Merkel also rebuked her deputy, who is a rival party's candidate to succeed her and currently leading polls, over a comment in which he jokingly described people who have been vaccinated against COVID-19 as “guinea pigs.”
An unusually partisan speech to lawmakers by Merkel, who has largely stayed out of the campaign on the grounds that outgoing leaders should hold back, appeared to reflect mounting concern over her centre-right Union bloc's prospects under would-be successor Armin Laschet.
Recent polls have shown the Union slipping into second place, while the center-left Social Democrats have taken the lead thanks to the relative popularity of Vice Chancellor Olaf Scholz, also Germany's finance minister. They put the environmentalist Greens, whose co-leader Annalena Baerbock is making the party's first run for chancellor, in third place.
They suggest a variety of possible governing coalitions. As the Union's poll ratings have declined, its leaders have issued increasingly frequent warnings that Scholz and the Greens would bring the hard-left opposition Left Party, which dislikes NATO and opposes German military missions abroad, into government. Scholz hasn't ruled that out, but it's clearly not his favored option.
Merkel told lawmakers that the upcoming vote is “a trendsetting election for our country in the most difficult of times.”
Voters can choose between a government in which the Social Democrats and Greens “accept the support of the Left Party, at least don't rule it out, or a German government ... led by Armin Laschet as chancellor,” she said. “His government will stand for stability, reliably and moderation, and that is exactly what Germany needs.”
Merkel set out what she sees as the achievements of her final term, including progress on legislation to fight climate change.
She also argued that Germany has made “significant progress” on digitization and infrastructure, although she conceded that “there are still small difficulties in many places.” Critics say Germany far more to do.
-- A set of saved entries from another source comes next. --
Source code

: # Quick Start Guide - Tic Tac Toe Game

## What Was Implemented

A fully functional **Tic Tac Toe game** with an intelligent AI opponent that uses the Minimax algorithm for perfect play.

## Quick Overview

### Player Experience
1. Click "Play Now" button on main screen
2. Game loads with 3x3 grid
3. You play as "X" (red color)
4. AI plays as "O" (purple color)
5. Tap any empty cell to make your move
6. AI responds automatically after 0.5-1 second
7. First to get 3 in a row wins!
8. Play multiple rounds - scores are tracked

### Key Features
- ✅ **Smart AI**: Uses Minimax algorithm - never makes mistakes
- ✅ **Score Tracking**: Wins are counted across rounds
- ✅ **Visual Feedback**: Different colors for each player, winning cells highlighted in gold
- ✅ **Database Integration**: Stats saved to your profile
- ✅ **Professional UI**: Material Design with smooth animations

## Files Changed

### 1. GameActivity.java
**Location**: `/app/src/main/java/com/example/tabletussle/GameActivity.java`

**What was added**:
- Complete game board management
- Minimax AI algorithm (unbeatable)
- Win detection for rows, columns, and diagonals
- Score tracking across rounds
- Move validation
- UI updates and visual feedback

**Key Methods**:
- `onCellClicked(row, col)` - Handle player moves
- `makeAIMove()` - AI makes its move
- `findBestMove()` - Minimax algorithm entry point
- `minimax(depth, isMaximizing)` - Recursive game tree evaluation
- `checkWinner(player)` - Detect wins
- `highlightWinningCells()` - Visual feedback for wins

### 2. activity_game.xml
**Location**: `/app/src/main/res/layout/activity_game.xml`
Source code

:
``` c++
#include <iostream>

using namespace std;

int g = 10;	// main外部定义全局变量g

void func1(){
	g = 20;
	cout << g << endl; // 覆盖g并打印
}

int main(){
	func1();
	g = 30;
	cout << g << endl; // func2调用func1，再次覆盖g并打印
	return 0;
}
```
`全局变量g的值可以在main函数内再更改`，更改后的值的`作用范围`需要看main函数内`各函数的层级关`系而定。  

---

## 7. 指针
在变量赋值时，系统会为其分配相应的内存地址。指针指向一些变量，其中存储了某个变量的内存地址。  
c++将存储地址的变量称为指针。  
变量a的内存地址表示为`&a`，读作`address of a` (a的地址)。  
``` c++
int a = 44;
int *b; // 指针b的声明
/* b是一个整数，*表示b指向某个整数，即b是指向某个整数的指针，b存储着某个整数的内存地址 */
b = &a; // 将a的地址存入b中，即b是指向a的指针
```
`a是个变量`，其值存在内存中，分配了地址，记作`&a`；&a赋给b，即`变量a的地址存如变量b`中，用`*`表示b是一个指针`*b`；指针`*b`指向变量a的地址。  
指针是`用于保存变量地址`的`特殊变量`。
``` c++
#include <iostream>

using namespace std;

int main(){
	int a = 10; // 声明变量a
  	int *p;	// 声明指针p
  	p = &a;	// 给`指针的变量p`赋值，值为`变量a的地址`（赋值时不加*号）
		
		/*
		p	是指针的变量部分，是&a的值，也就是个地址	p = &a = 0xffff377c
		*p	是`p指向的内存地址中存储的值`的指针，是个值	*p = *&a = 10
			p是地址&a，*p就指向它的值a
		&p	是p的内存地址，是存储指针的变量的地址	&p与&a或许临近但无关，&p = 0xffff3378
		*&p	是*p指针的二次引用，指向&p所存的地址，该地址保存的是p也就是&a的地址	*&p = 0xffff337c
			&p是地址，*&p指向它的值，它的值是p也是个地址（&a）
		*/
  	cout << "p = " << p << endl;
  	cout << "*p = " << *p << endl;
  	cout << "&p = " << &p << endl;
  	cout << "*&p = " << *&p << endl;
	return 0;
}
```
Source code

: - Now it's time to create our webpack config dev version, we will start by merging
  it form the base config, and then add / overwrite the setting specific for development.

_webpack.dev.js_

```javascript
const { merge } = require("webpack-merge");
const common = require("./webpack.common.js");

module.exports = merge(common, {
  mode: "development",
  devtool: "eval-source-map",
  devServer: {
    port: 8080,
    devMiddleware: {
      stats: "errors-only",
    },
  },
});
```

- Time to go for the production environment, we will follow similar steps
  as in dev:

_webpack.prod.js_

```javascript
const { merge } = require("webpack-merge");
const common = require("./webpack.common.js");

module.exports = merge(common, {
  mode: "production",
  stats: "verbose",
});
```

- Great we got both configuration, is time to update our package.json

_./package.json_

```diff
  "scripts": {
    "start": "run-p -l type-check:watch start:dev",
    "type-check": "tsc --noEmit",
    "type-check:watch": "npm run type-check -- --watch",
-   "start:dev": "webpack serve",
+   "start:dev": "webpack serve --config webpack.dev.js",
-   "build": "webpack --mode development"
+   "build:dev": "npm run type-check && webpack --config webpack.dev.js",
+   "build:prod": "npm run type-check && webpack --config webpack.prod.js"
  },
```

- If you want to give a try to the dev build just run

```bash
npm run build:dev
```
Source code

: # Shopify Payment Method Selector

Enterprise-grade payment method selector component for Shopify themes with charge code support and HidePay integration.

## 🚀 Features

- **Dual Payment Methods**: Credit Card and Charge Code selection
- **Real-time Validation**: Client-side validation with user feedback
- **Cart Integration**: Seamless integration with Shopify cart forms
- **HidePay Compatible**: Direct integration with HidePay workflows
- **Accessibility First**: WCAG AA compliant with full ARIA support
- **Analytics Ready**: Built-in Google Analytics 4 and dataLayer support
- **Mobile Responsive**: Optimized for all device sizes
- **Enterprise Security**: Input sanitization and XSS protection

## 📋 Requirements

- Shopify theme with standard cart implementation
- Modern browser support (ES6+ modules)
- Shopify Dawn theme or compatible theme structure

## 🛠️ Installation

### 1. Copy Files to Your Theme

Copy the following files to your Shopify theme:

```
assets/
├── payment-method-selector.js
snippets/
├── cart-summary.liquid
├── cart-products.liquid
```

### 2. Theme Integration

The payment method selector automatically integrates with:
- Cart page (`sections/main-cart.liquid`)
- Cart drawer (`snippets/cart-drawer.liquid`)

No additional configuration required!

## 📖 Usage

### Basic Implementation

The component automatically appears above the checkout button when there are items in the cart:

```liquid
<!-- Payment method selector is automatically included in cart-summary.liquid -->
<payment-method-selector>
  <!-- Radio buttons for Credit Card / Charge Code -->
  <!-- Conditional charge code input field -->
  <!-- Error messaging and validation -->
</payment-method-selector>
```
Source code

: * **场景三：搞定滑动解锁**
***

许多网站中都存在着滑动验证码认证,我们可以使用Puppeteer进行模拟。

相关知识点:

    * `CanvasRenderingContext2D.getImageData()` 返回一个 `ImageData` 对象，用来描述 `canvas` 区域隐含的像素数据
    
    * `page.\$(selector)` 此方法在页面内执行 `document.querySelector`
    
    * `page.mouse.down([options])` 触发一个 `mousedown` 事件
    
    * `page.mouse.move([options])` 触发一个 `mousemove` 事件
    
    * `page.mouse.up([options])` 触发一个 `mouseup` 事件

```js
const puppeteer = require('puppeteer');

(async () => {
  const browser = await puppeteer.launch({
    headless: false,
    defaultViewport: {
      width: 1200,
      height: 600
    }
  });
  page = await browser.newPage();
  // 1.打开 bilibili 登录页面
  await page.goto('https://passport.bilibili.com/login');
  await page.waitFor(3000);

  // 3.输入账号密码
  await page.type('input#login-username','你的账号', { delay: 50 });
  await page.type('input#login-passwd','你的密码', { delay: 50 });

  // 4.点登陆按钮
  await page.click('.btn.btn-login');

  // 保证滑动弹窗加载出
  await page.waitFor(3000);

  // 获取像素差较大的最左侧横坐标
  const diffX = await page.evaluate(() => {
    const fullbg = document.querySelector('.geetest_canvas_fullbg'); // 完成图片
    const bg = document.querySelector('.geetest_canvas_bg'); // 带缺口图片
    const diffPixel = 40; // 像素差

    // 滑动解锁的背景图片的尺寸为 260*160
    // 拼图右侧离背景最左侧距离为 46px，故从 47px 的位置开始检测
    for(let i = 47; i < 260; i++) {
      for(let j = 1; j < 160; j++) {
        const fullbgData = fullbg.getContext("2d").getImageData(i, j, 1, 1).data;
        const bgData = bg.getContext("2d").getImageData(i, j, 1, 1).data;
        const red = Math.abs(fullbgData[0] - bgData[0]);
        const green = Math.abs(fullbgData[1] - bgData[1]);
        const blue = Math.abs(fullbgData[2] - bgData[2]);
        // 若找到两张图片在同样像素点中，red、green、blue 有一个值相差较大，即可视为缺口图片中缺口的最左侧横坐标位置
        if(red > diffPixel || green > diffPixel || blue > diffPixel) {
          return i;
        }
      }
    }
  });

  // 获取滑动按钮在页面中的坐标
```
Baerbock said “we have a gigantic problem, that we don't just lack internet in rural regions but in many, many areas of our country.”
Read: Merkel steps down with legacy dominated by tackling crises
Merkel said that years of efforts to support research have borne fruit, for example in the development in Germany of one of the major vaccines against COVID-19. And she rebuked Scholz directly over comments aimed at restoring momentum to the country's vaccination campaign.